**WHAT IS REQUIRED:**
Gather each line of the records where "lines" appears.

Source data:
§

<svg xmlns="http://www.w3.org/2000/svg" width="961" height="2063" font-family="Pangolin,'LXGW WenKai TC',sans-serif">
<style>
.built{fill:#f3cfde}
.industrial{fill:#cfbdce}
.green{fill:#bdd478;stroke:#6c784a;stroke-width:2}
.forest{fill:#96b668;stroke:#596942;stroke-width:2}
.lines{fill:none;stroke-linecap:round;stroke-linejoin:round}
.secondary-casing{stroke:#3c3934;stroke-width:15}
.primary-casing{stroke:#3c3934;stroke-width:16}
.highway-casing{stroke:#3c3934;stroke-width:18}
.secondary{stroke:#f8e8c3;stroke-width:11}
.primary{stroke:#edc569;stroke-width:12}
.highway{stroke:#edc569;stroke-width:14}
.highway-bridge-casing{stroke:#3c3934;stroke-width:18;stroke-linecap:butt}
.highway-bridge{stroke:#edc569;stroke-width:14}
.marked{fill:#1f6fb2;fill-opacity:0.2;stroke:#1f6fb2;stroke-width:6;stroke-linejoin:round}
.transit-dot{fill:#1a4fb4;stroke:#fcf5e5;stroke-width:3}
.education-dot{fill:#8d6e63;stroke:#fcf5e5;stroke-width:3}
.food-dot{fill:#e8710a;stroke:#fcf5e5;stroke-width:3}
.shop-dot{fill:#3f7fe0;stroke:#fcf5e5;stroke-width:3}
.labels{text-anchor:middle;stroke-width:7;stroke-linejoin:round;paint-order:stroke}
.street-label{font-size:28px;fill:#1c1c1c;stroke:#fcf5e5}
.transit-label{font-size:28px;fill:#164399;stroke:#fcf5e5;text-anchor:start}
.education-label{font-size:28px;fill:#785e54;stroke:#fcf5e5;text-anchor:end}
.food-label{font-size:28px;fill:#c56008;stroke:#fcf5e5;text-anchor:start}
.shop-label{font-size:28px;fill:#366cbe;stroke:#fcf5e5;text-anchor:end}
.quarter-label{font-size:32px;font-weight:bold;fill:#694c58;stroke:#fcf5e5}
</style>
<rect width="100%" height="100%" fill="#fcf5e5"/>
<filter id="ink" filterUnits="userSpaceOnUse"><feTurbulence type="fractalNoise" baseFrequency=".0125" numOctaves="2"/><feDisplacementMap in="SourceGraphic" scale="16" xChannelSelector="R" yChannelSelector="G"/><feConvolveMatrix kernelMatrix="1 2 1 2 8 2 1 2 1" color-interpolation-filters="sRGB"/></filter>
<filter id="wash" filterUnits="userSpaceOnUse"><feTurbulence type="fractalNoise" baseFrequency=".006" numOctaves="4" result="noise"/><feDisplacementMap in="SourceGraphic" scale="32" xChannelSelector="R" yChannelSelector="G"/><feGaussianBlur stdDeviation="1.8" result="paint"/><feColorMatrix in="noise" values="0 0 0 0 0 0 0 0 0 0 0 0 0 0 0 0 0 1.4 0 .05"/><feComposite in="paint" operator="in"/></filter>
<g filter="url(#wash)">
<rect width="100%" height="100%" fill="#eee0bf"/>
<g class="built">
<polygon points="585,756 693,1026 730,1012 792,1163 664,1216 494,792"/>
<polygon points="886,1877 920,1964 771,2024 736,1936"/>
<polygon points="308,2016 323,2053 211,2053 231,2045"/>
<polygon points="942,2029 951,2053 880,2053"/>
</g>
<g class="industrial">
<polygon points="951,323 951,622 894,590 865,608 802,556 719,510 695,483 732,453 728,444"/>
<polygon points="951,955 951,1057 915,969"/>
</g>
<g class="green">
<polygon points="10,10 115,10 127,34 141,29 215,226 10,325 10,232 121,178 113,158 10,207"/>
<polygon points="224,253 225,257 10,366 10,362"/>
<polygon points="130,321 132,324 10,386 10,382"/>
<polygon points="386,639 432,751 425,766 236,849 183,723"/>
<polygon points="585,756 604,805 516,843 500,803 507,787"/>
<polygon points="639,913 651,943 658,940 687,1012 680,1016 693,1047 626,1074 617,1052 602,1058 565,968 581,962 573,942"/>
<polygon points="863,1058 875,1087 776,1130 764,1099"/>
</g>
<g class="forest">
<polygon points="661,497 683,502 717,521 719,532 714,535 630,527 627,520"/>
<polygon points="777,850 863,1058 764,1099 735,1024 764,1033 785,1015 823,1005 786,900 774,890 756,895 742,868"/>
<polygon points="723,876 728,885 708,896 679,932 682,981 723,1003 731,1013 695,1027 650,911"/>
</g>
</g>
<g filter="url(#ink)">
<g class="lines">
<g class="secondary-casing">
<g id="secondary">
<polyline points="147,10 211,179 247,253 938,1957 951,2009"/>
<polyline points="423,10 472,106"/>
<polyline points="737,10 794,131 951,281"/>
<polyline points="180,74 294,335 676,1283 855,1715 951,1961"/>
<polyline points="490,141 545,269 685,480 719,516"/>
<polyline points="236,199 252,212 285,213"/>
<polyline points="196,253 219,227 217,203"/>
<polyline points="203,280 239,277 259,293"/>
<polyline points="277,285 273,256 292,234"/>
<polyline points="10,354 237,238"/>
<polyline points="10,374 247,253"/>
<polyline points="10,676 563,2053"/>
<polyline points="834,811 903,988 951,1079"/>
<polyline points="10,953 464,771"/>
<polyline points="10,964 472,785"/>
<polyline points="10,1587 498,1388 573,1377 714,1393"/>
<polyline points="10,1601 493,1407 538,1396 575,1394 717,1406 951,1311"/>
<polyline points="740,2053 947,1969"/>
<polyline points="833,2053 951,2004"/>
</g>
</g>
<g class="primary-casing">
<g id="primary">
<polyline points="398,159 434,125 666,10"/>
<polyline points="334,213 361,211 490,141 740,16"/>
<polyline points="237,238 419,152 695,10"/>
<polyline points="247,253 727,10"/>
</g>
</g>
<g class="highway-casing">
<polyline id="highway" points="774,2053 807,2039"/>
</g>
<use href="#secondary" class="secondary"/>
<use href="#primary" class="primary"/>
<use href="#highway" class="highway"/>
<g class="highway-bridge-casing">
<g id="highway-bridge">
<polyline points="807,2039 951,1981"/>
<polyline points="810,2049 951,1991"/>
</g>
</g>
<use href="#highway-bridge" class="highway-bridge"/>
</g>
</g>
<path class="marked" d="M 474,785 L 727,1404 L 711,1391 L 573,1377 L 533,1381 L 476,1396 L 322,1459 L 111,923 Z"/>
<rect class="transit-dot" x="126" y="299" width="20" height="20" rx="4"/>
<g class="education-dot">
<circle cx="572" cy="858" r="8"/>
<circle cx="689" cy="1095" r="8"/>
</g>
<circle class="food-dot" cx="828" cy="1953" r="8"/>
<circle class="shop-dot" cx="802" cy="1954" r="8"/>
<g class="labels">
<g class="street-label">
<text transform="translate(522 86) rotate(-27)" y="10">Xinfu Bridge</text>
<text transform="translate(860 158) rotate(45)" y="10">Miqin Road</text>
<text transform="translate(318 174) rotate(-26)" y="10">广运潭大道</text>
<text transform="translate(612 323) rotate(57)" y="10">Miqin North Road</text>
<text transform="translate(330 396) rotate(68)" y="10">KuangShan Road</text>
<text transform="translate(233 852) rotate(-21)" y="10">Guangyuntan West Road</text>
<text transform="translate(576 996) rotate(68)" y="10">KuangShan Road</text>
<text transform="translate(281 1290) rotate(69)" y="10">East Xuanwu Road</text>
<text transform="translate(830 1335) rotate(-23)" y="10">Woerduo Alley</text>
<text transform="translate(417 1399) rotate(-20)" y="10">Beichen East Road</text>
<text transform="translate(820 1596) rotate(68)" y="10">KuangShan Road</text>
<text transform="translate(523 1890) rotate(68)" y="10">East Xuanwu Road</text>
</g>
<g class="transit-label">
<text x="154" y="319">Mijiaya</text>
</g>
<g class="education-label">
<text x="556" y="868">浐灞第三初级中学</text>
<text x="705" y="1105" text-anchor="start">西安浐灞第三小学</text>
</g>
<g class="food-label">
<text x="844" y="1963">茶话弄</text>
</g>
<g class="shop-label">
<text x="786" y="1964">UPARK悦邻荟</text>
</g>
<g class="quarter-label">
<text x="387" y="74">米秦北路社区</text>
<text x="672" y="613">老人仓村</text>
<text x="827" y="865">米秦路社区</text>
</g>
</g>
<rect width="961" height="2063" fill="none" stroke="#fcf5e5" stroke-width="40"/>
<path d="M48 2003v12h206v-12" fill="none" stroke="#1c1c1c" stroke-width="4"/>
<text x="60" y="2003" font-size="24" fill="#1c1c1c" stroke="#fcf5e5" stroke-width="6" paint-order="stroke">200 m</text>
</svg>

§

**ANSWER AREA:**
.lines{fill:none;stroke-linecap:round;stroke-linejoin:round}
<g class="lines">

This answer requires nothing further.